Saturday, November 8, 2003

interview season memories

WT is posting about his experiences with on-campus interviewing (OCI) at Harvard Law. His fellow student Jeremy Blachman wrote a handy A to Z guide for the interview season.

They are making me nostalgic. It reminds me of when I did OCI when I graduated from engineering graduate school. The process sounds similar. There is an interview on campus, then an interview at the company.

The actual interview itself doesn't sound similar, though. For one thing, HR departments collectively decided somewhere along the line that an engineer who could do tricky puzzles on a whiteboard would make a good engineer. I always found that a funny assumption, even funnier when you get the same puzzle for three different interviews.

I remember at the last one I said to the interviewer, "Look, I've solved this two times already, and you're not going to get anything out of this, so can we just skip it?"

He laughed, we skipped it, and I got a job offer out of that interview.

In the end, however, I didn't take any of the offers I received from OCI. My sister's housemate's ex-boyfriend had founded a company and was looking for somebody with my background. We chatted on the phone, which led to an interview. We hit it off well, and that's where I went. It was one of the best decisions I've ever made.

I sometimes wonder if the extremely structured nature of the OCI process leads to frustrated employers and employees later on. The best employer-employee situation is one in which the employer wants that specific employee, and that employee really wants to be working for that employer. The problem with OCI is that this sort of pre-hire relationship is difficult to establish because so many people are shuttled in and out so quickly.

That having been said, I appreciate that I was lucky. OCI is a great mechanism, especially in these tough times, for getting hiring employers in touch with students who might not otherwise find a job.

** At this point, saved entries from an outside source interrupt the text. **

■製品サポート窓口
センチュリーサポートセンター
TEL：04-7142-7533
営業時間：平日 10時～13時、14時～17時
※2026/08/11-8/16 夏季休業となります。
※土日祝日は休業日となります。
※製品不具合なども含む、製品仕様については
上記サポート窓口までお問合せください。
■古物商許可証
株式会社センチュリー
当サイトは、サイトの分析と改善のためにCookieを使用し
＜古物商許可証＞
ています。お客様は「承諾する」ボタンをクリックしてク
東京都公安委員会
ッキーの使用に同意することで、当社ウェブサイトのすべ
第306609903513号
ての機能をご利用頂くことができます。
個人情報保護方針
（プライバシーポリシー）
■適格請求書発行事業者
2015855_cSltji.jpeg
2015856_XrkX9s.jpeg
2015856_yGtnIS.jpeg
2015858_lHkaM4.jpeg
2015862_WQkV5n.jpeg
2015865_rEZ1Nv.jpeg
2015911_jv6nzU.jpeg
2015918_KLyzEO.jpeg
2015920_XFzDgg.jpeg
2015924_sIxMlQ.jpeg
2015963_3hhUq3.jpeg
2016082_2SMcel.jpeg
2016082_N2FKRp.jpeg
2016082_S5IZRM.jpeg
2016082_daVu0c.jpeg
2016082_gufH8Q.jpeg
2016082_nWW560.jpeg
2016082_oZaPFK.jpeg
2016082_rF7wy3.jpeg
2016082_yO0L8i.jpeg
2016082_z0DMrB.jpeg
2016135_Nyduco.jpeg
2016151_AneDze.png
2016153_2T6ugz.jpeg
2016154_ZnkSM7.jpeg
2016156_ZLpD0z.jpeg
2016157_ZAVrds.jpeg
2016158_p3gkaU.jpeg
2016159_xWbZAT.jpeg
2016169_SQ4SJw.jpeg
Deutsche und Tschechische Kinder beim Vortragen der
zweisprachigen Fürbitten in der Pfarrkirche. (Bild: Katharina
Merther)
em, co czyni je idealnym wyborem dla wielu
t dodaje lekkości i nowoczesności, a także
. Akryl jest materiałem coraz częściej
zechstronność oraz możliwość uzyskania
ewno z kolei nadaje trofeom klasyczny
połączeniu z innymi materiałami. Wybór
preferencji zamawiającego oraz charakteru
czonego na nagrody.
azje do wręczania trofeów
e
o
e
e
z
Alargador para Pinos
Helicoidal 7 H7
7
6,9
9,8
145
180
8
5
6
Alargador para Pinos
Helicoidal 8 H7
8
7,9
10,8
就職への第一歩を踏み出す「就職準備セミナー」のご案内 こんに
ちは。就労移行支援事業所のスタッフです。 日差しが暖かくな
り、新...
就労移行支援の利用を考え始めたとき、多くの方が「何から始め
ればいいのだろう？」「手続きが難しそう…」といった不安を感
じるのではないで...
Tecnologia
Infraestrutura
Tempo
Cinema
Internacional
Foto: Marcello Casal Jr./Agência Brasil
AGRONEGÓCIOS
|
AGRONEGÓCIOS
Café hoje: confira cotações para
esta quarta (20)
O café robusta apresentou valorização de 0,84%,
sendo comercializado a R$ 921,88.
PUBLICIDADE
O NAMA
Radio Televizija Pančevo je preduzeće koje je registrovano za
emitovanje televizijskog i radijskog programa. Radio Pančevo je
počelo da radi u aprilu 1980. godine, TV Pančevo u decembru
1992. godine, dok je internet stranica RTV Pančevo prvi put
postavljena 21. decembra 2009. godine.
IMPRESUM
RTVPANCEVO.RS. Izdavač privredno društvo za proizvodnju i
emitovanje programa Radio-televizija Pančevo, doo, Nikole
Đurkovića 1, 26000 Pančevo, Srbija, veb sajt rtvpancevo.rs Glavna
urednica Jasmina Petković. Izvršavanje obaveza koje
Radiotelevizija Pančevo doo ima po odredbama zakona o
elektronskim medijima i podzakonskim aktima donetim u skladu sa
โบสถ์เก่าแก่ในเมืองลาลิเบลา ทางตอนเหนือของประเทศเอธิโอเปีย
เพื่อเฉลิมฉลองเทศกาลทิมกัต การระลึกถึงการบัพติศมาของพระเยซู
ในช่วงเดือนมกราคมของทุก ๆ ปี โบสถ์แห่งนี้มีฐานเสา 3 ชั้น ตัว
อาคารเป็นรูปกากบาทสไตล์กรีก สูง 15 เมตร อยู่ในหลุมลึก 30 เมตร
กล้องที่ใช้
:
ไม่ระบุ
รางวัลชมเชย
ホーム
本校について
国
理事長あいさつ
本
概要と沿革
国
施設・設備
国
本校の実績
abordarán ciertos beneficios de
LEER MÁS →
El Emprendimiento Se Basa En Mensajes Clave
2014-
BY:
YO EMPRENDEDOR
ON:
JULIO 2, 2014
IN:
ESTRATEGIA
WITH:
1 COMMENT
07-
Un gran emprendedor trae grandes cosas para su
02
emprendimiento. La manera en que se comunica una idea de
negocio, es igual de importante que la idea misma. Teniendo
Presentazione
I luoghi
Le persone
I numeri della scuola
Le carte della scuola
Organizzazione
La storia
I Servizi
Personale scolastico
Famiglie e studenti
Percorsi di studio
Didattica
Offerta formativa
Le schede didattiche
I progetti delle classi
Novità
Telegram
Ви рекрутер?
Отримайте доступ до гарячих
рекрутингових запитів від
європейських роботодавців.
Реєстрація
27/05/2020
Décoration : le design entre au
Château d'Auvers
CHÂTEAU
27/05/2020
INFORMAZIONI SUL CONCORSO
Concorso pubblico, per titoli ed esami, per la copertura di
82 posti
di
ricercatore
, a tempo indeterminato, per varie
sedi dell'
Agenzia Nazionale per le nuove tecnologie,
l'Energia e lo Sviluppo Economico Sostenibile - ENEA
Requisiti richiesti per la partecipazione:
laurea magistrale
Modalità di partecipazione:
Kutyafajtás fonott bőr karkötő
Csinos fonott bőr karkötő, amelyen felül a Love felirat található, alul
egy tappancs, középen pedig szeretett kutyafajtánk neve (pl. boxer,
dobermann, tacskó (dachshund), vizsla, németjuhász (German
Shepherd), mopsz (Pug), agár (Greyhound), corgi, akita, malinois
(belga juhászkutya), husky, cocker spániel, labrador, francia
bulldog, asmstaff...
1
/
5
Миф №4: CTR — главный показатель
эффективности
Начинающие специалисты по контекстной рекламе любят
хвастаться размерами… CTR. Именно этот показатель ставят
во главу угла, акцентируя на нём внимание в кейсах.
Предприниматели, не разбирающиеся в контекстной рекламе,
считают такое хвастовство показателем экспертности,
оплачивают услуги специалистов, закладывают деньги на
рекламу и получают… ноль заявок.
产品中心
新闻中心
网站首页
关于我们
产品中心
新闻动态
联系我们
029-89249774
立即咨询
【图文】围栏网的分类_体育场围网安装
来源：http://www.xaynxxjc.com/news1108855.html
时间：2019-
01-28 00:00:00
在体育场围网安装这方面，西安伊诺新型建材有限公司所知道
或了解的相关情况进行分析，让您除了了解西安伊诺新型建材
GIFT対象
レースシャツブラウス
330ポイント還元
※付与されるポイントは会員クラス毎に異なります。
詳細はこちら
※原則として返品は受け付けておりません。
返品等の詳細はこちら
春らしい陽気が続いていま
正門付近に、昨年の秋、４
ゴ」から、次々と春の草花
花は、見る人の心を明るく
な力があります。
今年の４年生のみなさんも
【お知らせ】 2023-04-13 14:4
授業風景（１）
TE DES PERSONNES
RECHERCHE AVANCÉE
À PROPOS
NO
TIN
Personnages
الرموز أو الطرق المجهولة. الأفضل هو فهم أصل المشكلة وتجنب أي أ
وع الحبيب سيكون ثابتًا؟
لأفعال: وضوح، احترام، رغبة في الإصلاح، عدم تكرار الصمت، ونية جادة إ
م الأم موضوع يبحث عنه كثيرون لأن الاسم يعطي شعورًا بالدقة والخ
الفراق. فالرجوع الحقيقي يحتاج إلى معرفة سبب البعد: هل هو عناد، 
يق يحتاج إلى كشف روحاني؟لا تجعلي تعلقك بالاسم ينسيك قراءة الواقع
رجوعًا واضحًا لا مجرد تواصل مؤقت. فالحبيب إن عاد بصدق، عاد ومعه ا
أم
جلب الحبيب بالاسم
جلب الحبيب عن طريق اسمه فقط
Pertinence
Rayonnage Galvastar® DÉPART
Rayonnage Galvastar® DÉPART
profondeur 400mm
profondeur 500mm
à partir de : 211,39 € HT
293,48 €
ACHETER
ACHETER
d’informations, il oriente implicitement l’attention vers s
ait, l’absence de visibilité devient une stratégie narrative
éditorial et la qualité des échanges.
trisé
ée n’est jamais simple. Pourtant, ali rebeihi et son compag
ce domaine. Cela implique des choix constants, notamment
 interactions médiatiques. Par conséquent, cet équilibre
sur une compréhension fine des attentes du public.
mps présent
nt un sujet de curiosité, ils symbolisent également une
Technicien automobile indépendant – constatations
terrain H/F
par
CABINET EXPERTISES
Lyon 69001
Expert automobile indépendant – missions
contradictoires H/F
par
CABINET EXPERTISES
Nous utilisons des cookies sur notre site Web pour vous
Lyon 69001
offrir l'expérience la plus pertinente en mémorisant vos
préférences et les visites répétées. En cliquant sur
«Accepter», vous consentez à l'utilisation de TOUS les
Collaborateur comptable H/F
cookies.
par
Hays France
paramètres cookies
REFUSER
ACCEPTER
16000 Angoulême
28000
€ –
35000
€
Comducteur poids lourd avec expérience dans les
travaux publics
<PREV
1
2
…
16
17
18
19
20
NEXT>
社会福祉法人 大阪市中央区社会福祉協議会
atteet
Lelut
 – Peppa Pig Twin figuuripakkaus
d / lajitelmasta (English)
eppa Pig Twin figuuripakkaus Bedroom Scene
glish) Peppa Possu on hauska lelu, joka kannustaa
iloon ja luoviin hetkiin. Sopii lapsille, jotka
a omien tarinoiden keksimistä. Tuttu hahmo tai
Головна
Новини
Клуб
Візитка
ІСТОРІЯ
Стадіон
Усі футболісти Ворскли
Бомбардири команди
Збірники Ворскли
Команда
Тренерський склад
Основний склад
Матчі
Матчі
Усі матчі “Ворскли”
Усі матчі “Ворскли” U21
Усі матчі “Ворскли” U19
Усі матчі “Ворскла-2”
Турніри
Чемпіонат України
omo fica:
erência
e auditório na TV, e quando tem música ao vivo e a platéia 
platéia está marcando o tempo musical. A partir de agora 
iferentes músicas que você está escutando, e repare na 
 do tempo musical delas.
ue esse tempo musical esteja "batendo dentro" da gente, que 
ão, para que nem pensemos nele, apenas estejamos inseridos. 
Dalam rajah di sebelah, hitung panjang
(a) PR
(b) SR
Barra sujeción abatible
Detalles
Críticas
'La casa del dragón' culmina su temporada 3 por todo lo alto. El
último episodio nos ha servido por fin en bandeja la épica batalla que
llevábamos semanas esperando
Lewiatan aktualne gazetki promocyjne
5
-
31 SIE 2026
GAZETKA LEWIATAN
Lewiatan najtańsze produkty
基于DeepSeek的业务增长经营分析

Not everybody has a sister's roommate's ex-boyfriend connection.

For those of you going through the process, good luck.

1 comment:

Anonymous said...

ah, OCI. yeah, i did a bunch of that but, like you, ended up taking the job where an online friend of a real-life friend worked. the problem with tough times is that companies massively scale back their on-campus presence, and even when they do show up to job fairs, it can be depressing for students when they realize that said company isn't really all that serious about hiring.